Wilh Wilhelmsen Holding is hoping to recover much of its $17m exposure to an alleged fraud involving one of its subsidiaries.
But the Oslo-listed company has announced a $7m provision connected to the incident on its first-quarter books.
“The fraud case is subject to criminal procedures in four jurisdictions,” the company said in its quarterly report, which provided little detail.
Details are scarce but the provision comes on the books of Wilh Wilhelmsen’s strategic holdings and investment business reporting segment.
That is the passive holding entity for the company’s investments in Wallenius Wilhelmsen and Hyundai Glovis. But it also has operations of its own, including lesser-known WilNor Governmental Services.
WilNor, in collaboration with Wilhelmsen-controlled offshore supply base operator NorSea Group, manages logistics and supply operations for military operations.
However, Wilh Wilhelmsen communications director Benedicte Teigen Gude told TradeWinds that the fraud case has no connection to military contracting.
“The provision was made in the strategic holdings and investments segment as it is a group loss,” she said.
She pointed to limitations on what it could disclose.
“I can confirm that we have been a victim of a serious fraud incident and that criminals have successfully exploited individuals in our organisation to fraudulently obtain funds,” she said.
“As the incident is still under investigation, we are not permitted to comment on specific details.
“We have made a provision of $7m in our first-quarter accounts, still believing we should be able to recover part of the loss.”
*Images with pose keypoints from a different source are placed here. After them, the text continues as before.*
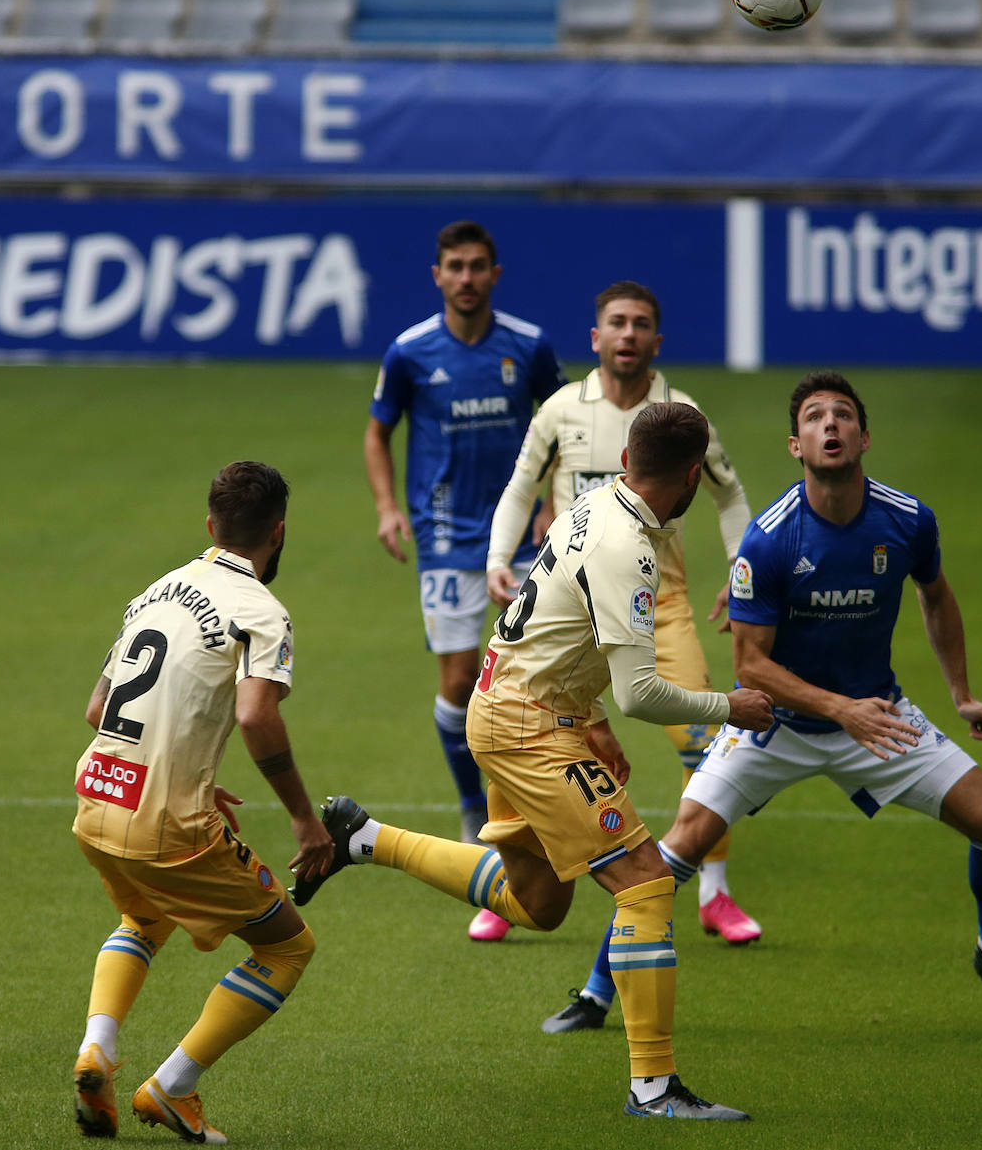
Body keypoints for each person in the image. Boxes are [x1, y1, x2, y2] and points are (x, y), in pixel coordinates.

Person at [552, 370, 982, 1037]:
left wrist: (962, 694)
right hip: (774, 726)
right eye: (814, 417)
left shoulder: (908, 519)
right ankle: (594, 995)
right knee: (674, 850)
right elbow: (751, 666)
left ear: (864, 437)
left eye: (843, 415)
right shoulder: (770, 538)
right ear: (795, 445)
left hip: (878, 719)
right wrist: (840, 709)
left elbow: (936, 595)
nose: (830, 424)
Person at [293, 403, 775, 1119]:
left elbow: (558, 626)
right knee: (645, 881)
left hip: (507, 706)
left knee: (539, 904)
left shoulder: (593, 503)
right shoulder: (629, 547)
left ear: (628, 459)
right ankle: (654, 1088)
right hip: (531, 728)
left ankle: (364, 838)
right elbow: (640, 692)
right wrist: (729, 706)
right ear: (688, 477)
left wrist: (592, 721)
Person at [483, 281, 761, 1031]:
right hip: (582, 609)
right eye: (617, 322)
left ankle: (715, 890)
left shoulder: (681, 418)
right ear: (596, 336)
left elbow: (733, 497)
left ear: (656, 341)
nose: (629, 334)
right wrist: (498, 557)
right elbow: (520, 486)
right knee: (529, 737)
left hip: (652, 606)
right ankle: (514, 881)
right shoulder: (560, 412)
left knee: (702, 747)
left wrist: (741, 578)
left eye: (642, 324)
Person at [71, 462, 334, 1144]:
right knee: (287, 948)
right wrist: (304, 818)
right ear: (279, 532)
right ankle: (171, 1087)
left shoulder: (155, 592)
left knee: (143, 913)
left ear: (210, 524)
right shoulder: (262, 611)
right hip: (166, 826)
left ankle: (97, 1047)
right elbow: (255, 716)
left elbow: (99, 707)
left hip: (97, 797)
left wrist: (180, 768)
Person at [364, 219, 567, 942]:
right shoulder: (410, 351)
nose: (467, 277)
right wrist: (388, 506)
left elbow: (564, 425)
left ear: (495, 274)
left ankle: (532, 824)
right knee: (458, 685)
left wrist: (551, 502)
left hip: (522, 535)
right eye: (455, 266)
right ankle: (473, 814)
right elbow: (378, 430)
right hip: (447, 535)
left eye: (478, 266)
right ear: (438, 275)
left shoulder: (529, 345)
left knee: (528, 682)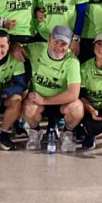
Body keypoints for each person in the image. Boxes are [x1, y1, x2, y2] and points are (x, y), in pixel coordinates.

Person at [16, 25, 84, 153]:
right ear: (49, 39)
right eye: (56, 42)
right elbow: (18, 47)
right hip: (39, 101)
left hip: (60, 102)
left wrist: (44, 100)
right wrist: (15, 47)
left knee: (77, 108)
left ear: (69, 45)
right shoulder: (37, 48)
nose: (58, 47)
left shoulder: (72, 62)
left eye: (63, 44)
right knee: (29, 107)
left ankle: (67, 133)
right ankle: (35, 131)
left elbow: (73, 93)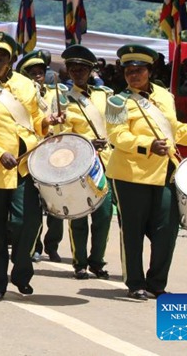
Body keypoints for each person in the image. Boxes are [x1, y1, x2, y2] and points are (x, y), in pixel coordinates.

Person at [0, 32, 63, 301]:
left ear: (11, 59)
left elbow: (35, 118)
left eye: (1, 57)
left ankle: (21, 271)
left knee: (26, 222)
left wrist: (48, 121)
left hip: (25, 166)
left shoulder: (26, 84)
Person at [105, 44, 187, 300]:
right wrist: (147, 145)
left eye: (139, 70)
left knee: (167, 229)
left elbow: (172, 128)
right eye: (129, 71)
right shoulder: (116, 101)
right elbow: (117, 136)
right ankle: (135, 282)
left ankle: (157, 283)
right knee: (132, 231)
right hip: (131, 174)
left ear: (149, 71)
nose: (133, 75)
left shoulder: (164, 95)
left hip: (165, 172)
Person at [60, 44, 114, 280]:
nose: (77, 72)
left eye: (82, 68)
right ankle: (79, 262)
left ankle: (97, 261)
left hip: (106, 162)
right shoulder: (64, 99)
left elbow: (116, 127)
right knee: (79, 216)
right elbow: (62, 135)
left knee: (103, 216)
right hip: (79, 163)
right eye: (72, 68)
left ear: (91, 70)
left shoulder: (107, 96)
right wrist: (87, 142)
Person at [16, 50, 64, 263]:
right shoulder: (20, 95)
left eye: (40, 71)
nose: (36, 75)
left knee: (55, 201)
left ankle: (52, 245)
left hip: (54, 152)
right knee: (33, 204)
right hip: (32, 152)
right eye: (31, 72)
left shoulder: (56, 93)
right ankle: (35, 245)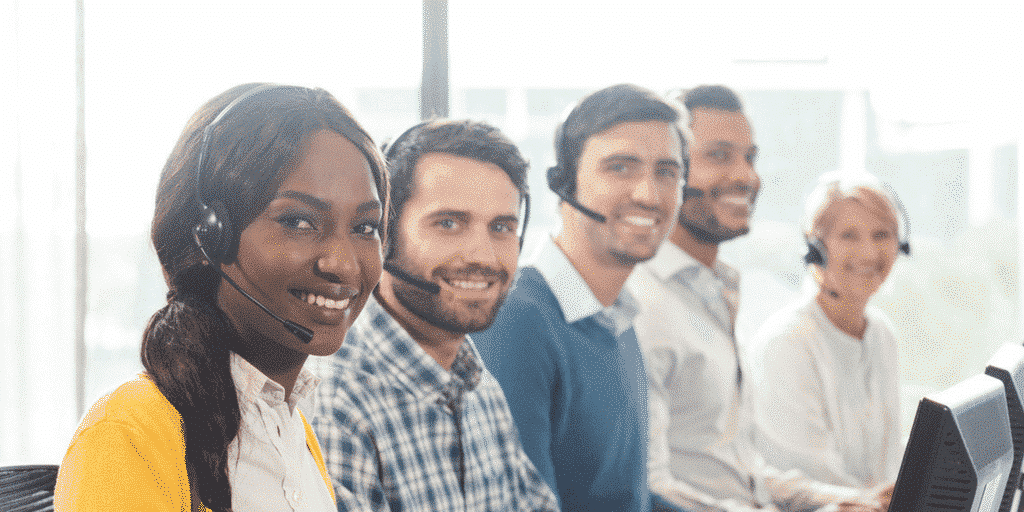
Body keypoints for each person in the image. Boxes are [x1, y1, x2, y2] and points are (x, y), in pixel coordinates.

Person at [54, 83, 389, 512]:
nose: (343, 264)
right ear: (208, 234)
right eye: (299, 222)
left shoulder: (292, 429)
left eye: (366, 228)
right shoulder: (129, 434)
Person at [627, 85, 891, 512]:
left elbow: (741, 474)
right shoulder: (640, 305)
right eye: (719, 155)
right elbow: (652, 489)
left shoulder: (713, 292)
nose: (746, 177)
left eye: (749, 158)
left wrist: (845, 501)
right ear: (667, 172)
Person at [309, 119, 558, 512]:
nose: (482, 255)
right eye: (449, 223)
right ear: (383, 233)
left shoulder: (478, 387)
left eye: (501, 227)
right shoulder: (337, 406)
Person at [474, 83, 686, 512]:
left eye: (666, 172)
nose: (648, 194)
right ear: (563, 183)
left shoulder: (616, 318)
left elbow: (627, 499)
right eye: (620, 168)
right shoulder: (517, 320)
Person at [747, 171, 907, 489]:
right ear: (815, 248)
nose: (869, 253)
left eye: (882, 235)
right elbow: (813, 479)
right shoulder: (788, 343)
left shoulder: (881, 335)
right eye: (849, 235)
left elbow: (887, 465)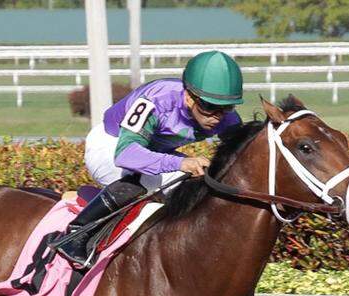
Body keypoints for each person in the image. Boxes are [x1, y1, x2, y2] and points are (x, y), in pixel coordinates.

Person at [52, 50, 245, 266]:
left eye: (226, 108)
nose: (217, 117)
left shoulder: (227, 119)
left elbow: (243, 152)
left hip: (151, 151)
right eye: (209, 107)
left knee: (201, 186)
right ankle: (76, 234)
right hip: (111, 145)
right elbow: (126, 154)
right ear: (189, 96)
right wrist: (181, 162)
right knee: (147, 181)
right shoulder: (156, 99)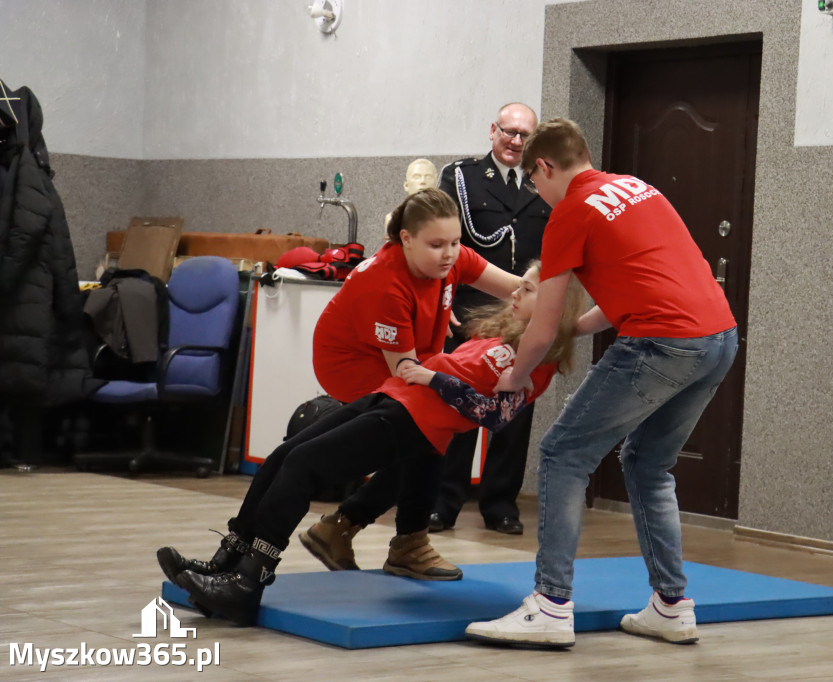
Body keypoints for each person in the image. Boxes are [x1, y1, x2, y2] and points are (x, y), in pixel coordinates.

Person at [157, 262, 586, 627]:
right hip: (394, 395)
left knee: (303, 466)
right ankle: (227, 560)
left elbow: (494, 416)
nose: (517, 290)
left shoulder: (537, 363)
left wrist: (435, 377)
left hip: (412, 420)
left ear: (551, 306)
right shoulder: (507, 335)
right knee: (285, 455)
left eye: (528, 289)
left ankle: (251, 579)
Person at [464, 118, 738, 649]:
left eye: (534, 182)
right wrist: (561, 334)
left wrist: (512, 380)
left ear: (545, 166)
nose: (538, 195)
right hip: (719, 340)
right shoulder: (638, 188)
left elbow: (541, 330)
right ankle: (672, 606)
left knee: (562, 453)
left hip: (662, 343)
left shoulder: (570, 211)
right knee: (646, 462)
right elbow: (619, 300)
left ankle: (549, 604)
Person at [157, 188, 518, 587]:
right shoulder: (386, 283)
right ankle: (260, 551)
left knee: (416, 436)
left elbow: (520, 289)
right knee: (417, 432)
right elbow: (406, 372)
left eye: (455, 243)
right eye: (437, 245)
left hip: (412, 365)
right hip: (356, 365)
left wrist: (560, 292)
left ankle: (341, 535)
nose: (449, 254)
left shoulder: (447, 258)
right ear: (406, 239)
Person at [431, 101, 550, 536]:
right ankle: (443, 502)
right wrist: (438, 305)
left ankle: (500, 504)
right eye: (508, 132)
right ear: (492, 131)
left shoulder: (546, 183)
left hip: (523, 314)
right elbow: (441, 244)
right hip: (470, 310)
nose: (515, 141)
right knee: (458, 400)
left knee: (515, 409)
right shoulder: (460, 178)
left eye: (524, 136)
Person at [384, 158, 438, 231]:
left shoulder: (448, 219)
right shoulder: (393, 219)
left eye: (428, 177)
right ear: (406, 185)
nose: (422, 181)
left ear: (436, 185)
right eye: (417, 177)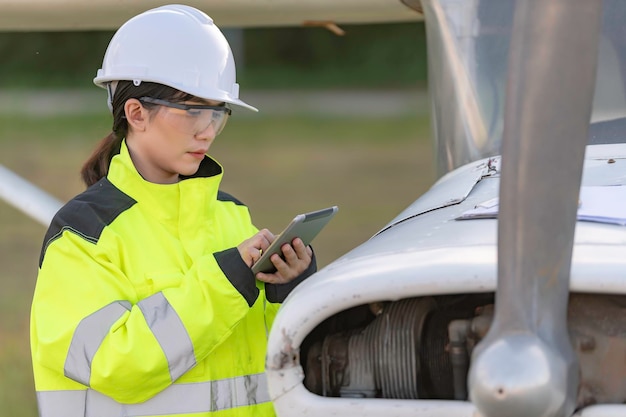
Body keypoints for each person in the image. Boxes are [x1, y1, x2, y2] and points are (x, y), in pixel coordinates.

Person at [29, 4, 316, 417]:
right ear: (136, 113)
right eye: (193, 111)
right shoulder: (82, 233)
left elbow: (268, 359)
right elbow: (115, 363)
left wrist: (291, 291)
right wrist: (224, 285)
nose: (208, 131)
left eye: (218, 113)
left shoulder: (232, 216)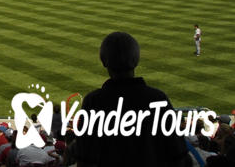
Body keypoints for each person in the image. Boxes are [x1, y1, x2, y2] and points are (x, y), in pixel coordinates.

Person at [73, 31, 190, 167]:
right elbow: (179, 156)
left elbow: (84, 159)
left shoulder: (93, 102)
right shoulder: (158, 99)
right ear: (136, 60)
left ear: (104, 61)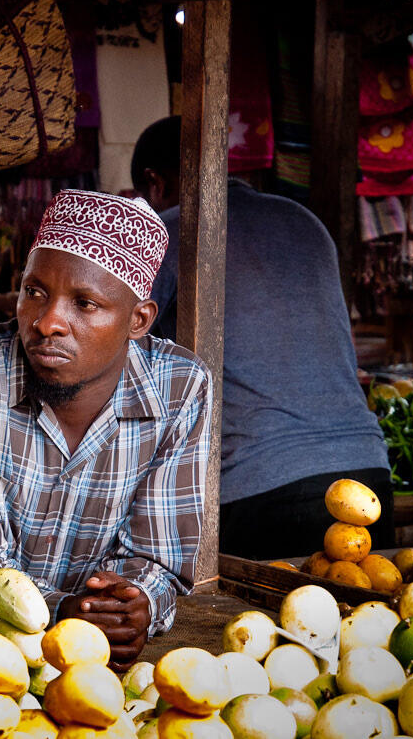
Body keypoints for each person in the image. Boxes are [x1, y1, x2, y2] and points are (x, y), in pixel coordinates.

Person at [0, 189, 212, 668]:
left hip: (107, 664)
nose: (47, 322)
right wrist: (62, 613)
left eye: (85, 303)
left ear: (138, 320)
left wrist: (133, 604)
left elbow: (157, 556)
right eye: (35, 292)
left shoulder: (180, 388)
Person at [131, 116, 392, 560]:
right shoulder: (304, 220)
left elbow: (117, 347)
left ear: (155, 183)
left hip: (261, 488)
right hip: (368, 477)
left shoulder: (170, 230)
As the company is busy with the case, so is law enforcement.
“We are working closely with the police in multiple jurisdictions, have launched our own internal and external investigations, and have further tightened our internal routines,” she said, but added that customers have nothing to fear.
“The incident does not have any effect upon customers or suppliers or our ability to continuously deliver high-quality products and services.”
The fraud came to light in a quarter otherwise marked by surging profits for Wilh Wilhelmsen itself and for its financial shareholdings.
The company reported Ebitda of $44m in the first quarter. The outfit reported total income, as Wilhelmsen refers to its top-line revenue, of $241m.
Wilh Wilhelmsen’s marine services and new energy segments brought in $20m and $31m, respectively, of that Ebitda figure, while the strategic investments and holdings segment erased $8m of it, thanks to the fraud provision.
But the Ebitda figure is only one piece of the bottom line of Wilh Wilhelmsen as a holding company with many joint ventures and financial investments. Profits after tax for the quarter came to $159m — up from $16m a year ago.
That reflects items including a $71m increase in the fair value of a shareholding in Hyundai Glovis, some $61m in earnings from a 37.8% shareholding in Wallenius Wilhelmsen, and a Hyundai Glovis dividend of $13m.
This story has been updated to include information from Wilh Wilhelmsen that the alleged fraud committed against the company was not related to military contracting.